Only to find that the key card doesn't work. It's not flashing green for go or red for no, it's flashing yellow. Yellow?? What, am I not keying the slot cautiously enough? As I am robotically sticking the key through the slot and consistently inciting the yellow light, you guessed it, the door opens, and I am greated by a rather bewildered looking young woman who is wondering what this frizzy-haired, boxer-wearing bag lady is doing on her doorstep rattling her lock at 12:45am. I give her a six word answer -- "they -- wrong room -- dial front desk?" to which she agrees and closes the door on me. Three sound-proof minutes in the drizzle later, she opens her door and says, "They're really confused. They said go back to the front desk."
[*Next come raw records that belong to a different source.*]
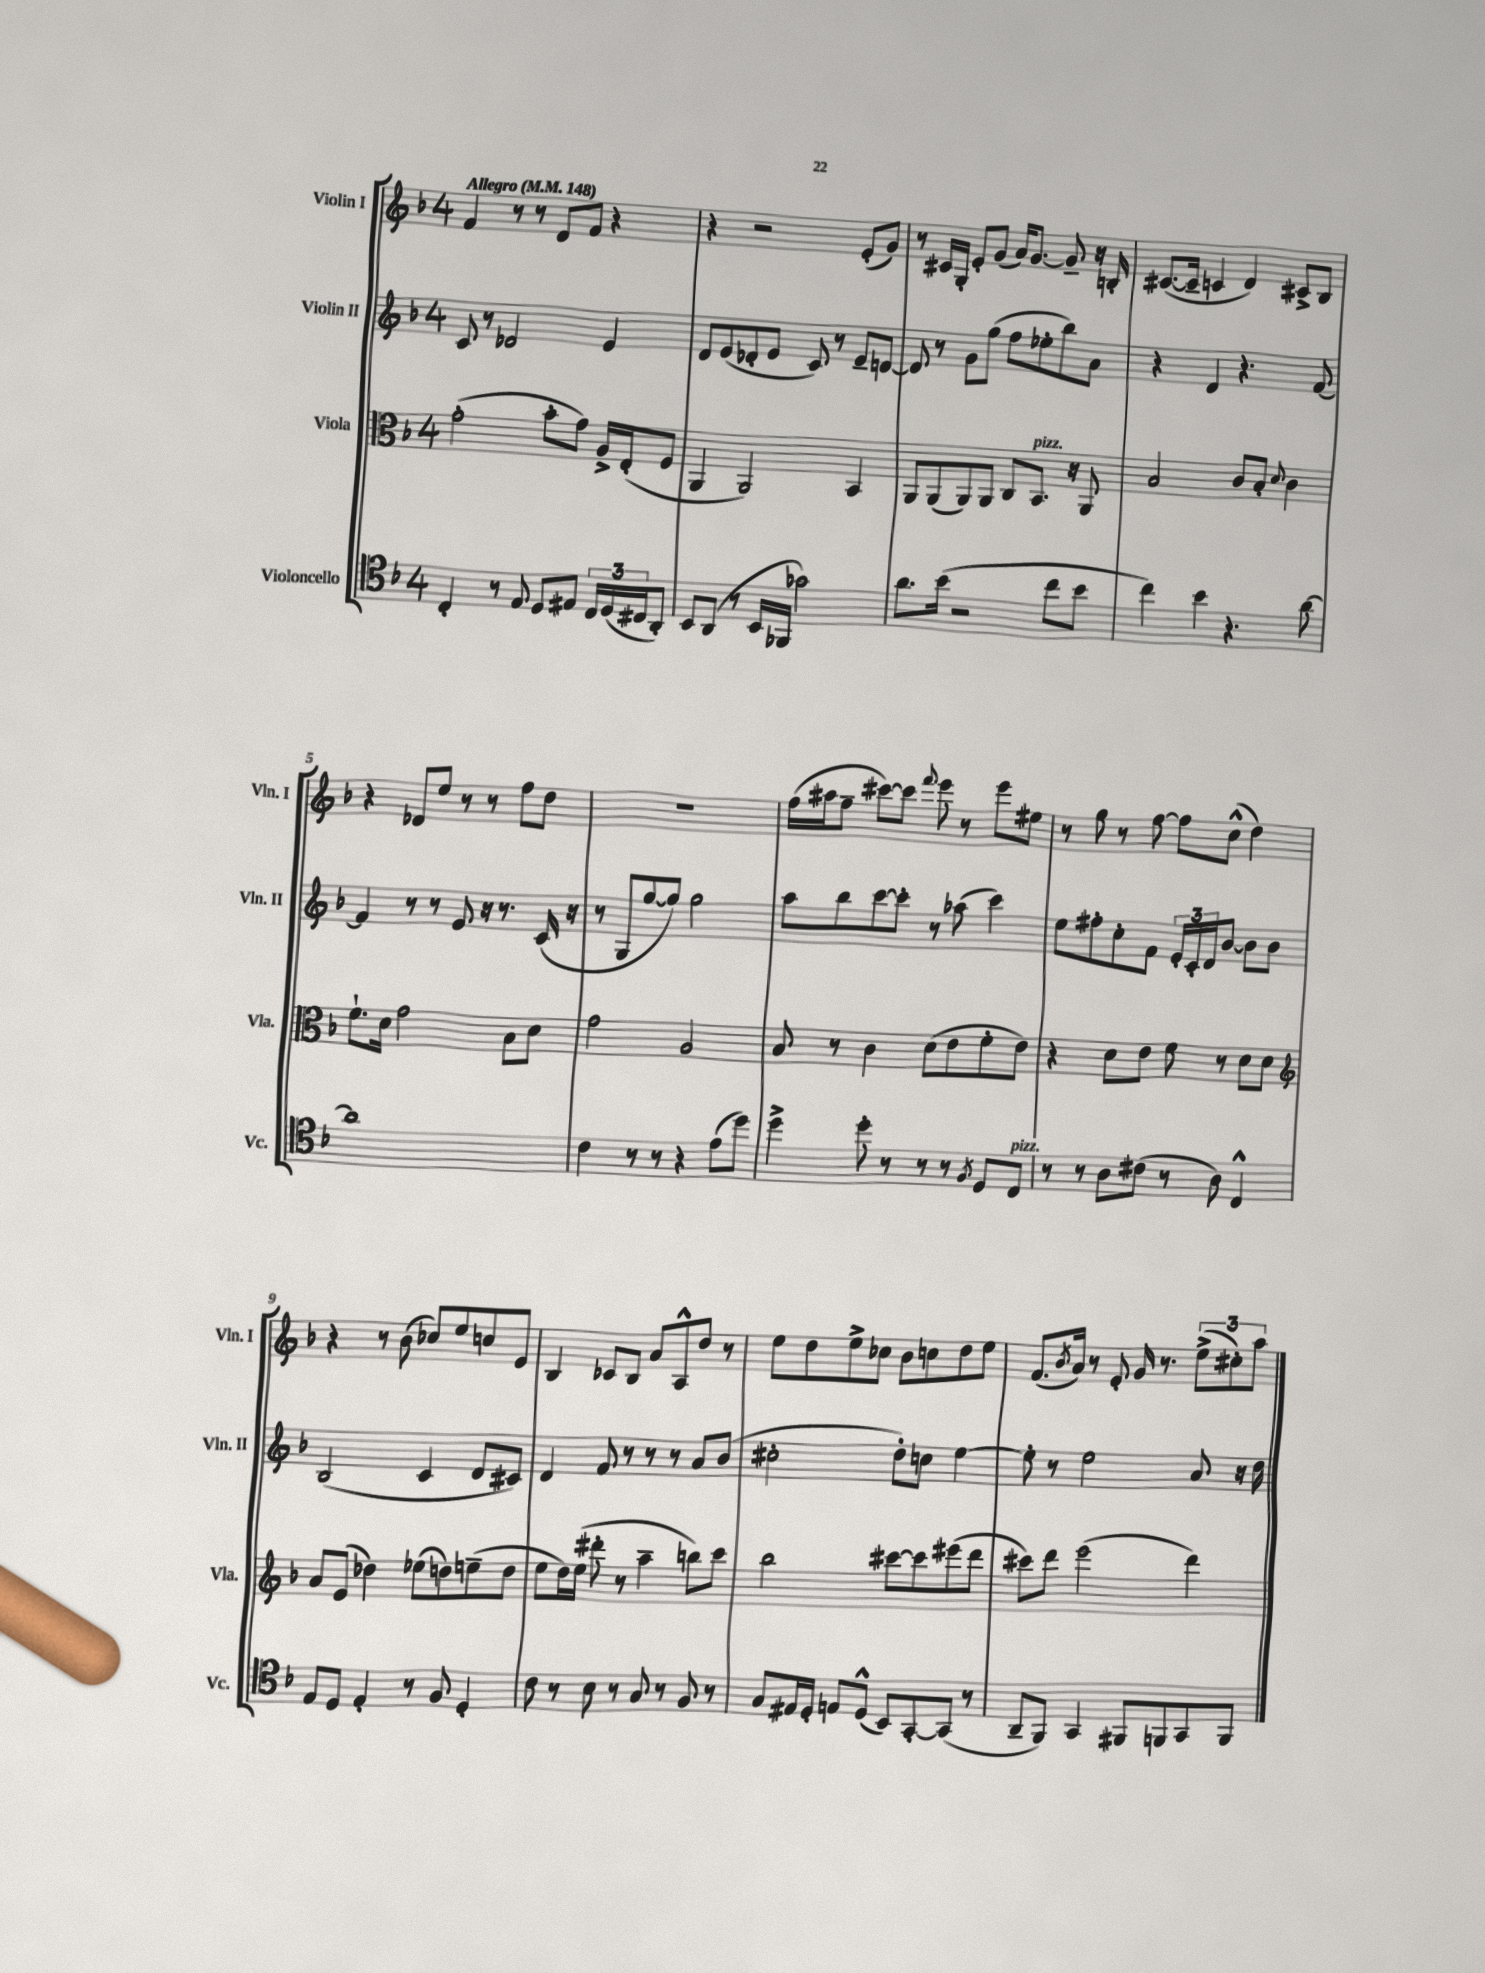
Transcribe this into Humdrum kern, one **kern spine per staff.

**kern	**kern	**kern	**kern
*staff4	*staff3	*staff2	*staff1
*clefC4	*clefC3	*clefG2	*clefG2
*k[b-]	*k[b-]	*k[b-]	*k[b-]
*M4/4	*M4/4	*M4/4	*M4/4
*MM148	*MM148	*MM148	*MM148
4C'	(2g'	8c	4f
.	.	8r	.
8r	.	2d-	8r
8E	.	.	8r
8D	8b-'	.	8d
8E#	8g)	.	8f
24C	16A^	4e	4r
(24D	.	.	.
.	(16E'	.	.
24C#	.	.	.
8AA')	8F	.	.
=	=	=	=
8BB-	4AA	8d	4r
(8AA	.	(8e	.
8r	2AA)	8d-'	2r
16BB-	.	8e	.
16FF-	.	.	.
2g-)	.	8c)	.
.	.	8r	.
.	4BB-	8e~	(8e'
.	.	[8d	8g)
=	=	=	=
8.a	8AA	8d]	8r
.	(8AA	8r	16c#
(16b-	.	.	16G'
2r	8AA)	8g	8e'
.	8AA	(8gg	(8g
.	8C	8ff	16a)
.	.	.	[8.g
.	8.BB-	8ee-'	.
8cc	.	8bb-)	8g~]
.	16r	.	.
8b-	8AA	8a	16r
.	.	.	16B'
=	=	=	=
4cc)	2B-	4r	([8.c#
.	.	.	16c#~]
4b-	.	4d	4c
4.r	8c	4.r	4d)
.	8B-'	.	.
.	8qqd	.	.
.	4c	.	8c#^
[8a	.	[8f	8B-
=	=	=	=
1a]	8.f`	4f]	4r
.	16d	.	.
.	2g	8r	8d-
.	.	8r	8ee
.	.	8e	8r
.	.	16r	8r
.	.	8.r	.
.	8B-	.	8ff
.	8d	(16c	8dd
.	.	16r	.
=	=	=	=
4c	2g	8r	1r
.	.	8G	.
8r	.	[8gg	.
8r	.	8gg])	.
4r	2A	2gg	.
(8e	.	.	.
8dd)	.	.	.
=	=	=	=
4dd^	8B-	8aa	(16ff
.	.	.	16aa#
.	8r	8bb-	8ff~
8dd'	4c	[8ccc	[8ccc#)
8r	.	8ccc']	8ccc#]
.	.	.	8qqfff
8r	(8d	8r	8eee
8r	8e	(8aa-	8r
8qF	.	.	.
8D	8f'	4ccc)	8eee
8C	8e)	.	8ee#
=	=	=	=
8r	4r	8ee	8r
8r	.	8ff#'	8gg
8A	8d	8cc'	8r
(8c#	8e	8f	[8ff
8r	8f	24e'	8ff]
.	.	24c'	.
.	.	24d	.
8A)	8r	[8b-	(8cc^^
4C^^	8d	8b-]	4dd)
.	8d	8b-	.
=	=	=	=
*	*clefG2	*	*
8E	8a	(2B-	4r
8D	(8e	.	.
4E'	4dd-)	.	8r
.	.	.	(8b-
8r	(8ee-	4c	8cc-)
8F	8dd)	.	8ee
4D'	(8ee~	8d	8cc
.	8dd	8c#)	8e
=	=	=	=
8c	8ee	4d	4B-
8r	16dd)	.	.
.	(16ee	.	.
8B-	8ddd#'	8f	8c-
8r	8r	8r	8B-
8G	4aa~	8r	8a
8r	.	8r	8A^^
8F	8bb)	8a	8dd
8r	8ccc	(8b-	8r
=	=	=	=
8G	2bb-	2cc#'	8ee
16E#	.	.	8dd
16D'	.	.	.
8E	.	.	8ee^
(8D^^	.	.	8cc-
8BB-)	[8ccc#	8dd')	8b-
[8GG'	8ccc#]	8cc	8cc
(8GG]	(8eee#	[4ee	8dd
8r	8ddd	.	8ee
=	=	=	=
8AA~	8ccc#)	8ee']	(8.f
8FF)	8ddd	8r	.
.	.	.	8qb-
.	.	.	16a)
4GG	(2eee	2ee	8r
.	.	.	8e'
8FF#	.	.	16g
.	.	.	8.r
8FF	.	.	.
8GG	4ddd)	8a	(12ee^
.	.	.	12cc#')
8FF	.	16r	.
.	.	.	12aa
.	.	16dd	.
==	==	==	==
*-	*-	*-	*-
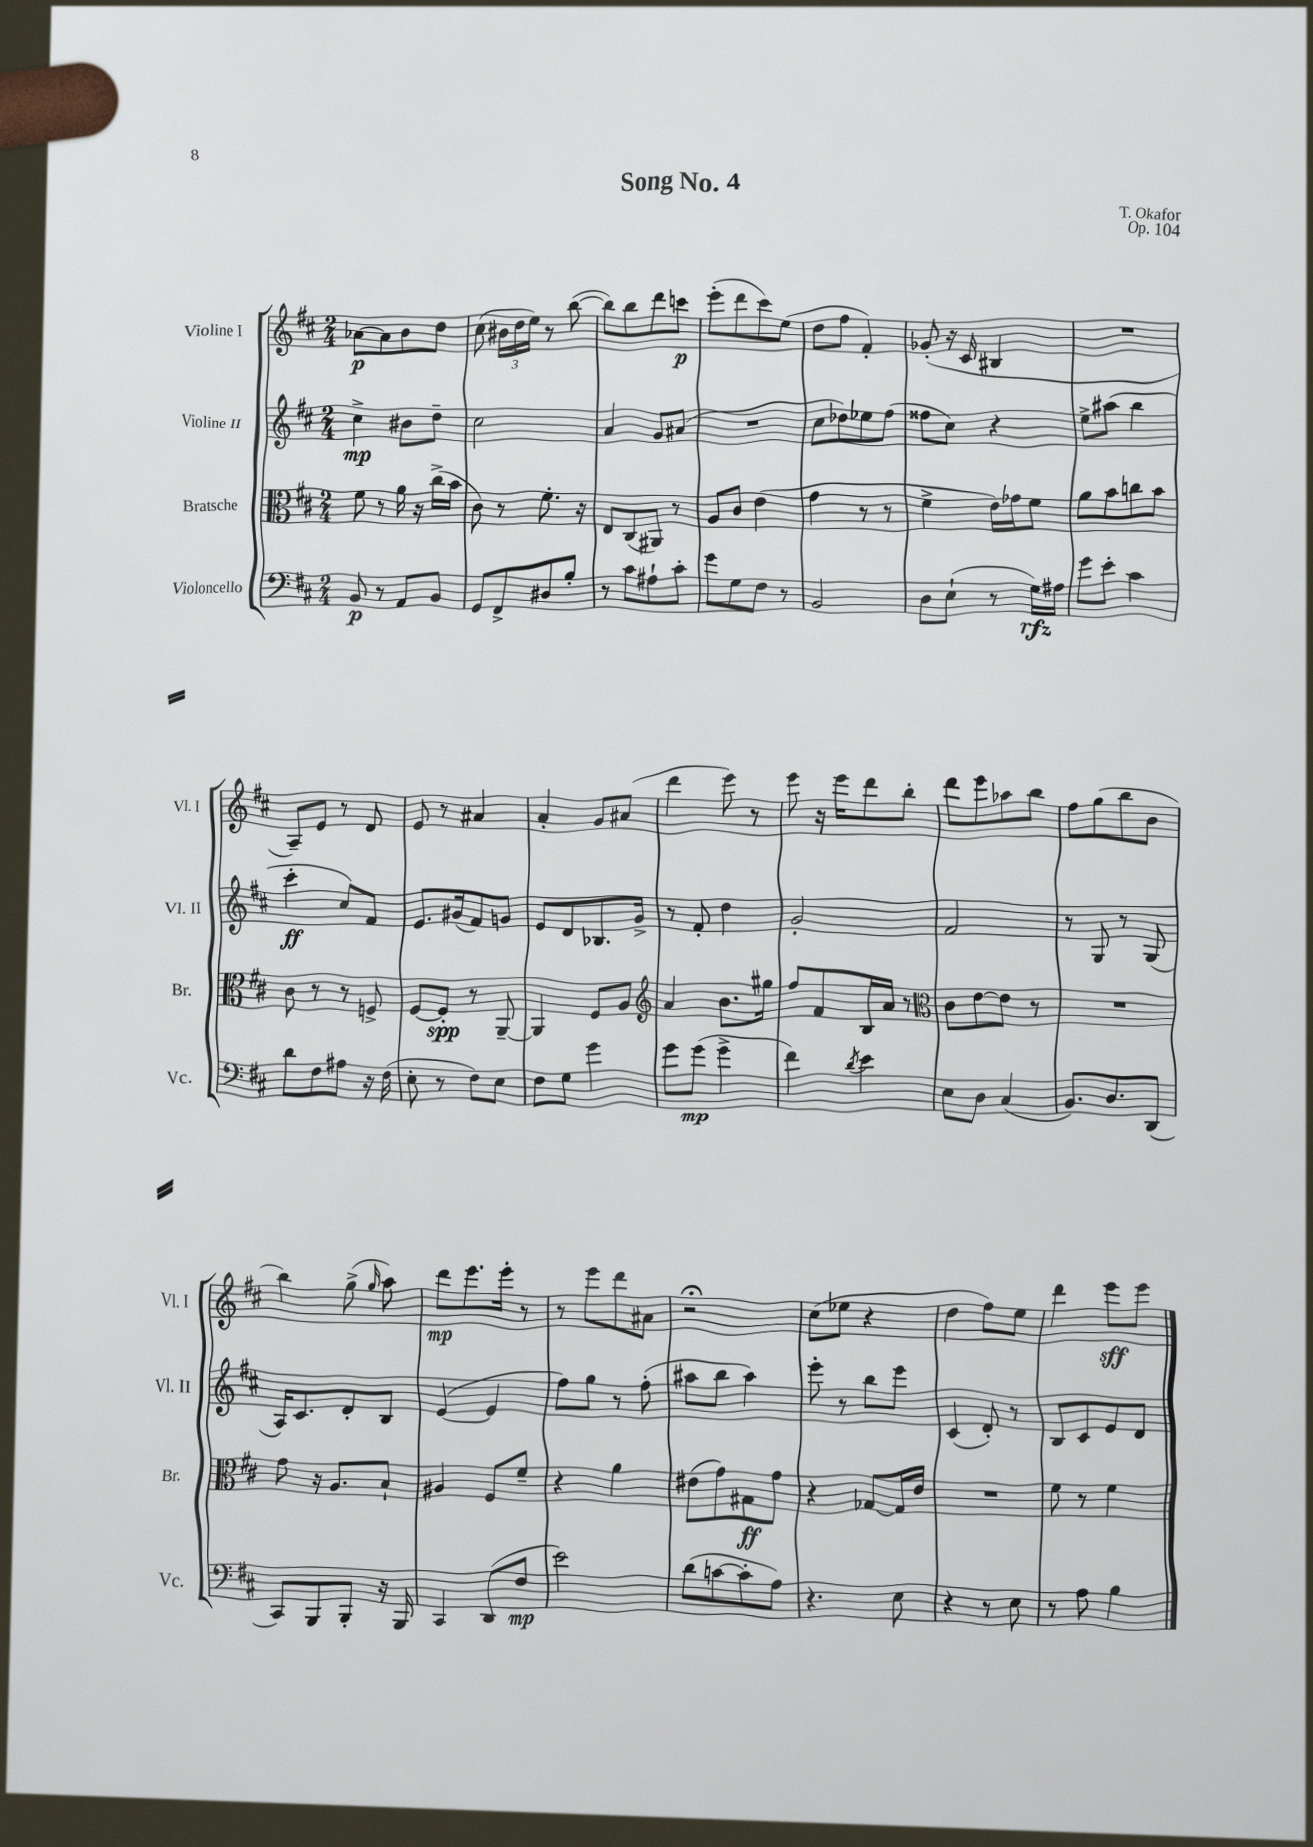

I then once again take all 5 bags, my book, my boots, and various and sundry other items -- I have absolutely no part of my body that is not clutching, gripping, or shouldering a belonging -- and hike all the way back to the front desk, where the boy is ranting in Bulgarian on the phone and the girl is once again apologizing and saying no one ever tells her anything and they do this to her all the time, and all the rooms in the hotel are full except for two. The boy gets off the phone and nods at her and the girl then promises me the 'big' room, which she gives me still another new key card for, and which turns out to be right next to the room whose doorstep I was standing on.
This room, thankfully, is empty. My card works. It's the 'handicapped accessible' room, so the bathroom is twice as large. It has two warm, dry beds.
I put my stuff down and at 1am thankfully climb into the one that's NOT under the smoke alarm, and lay me down to sleep.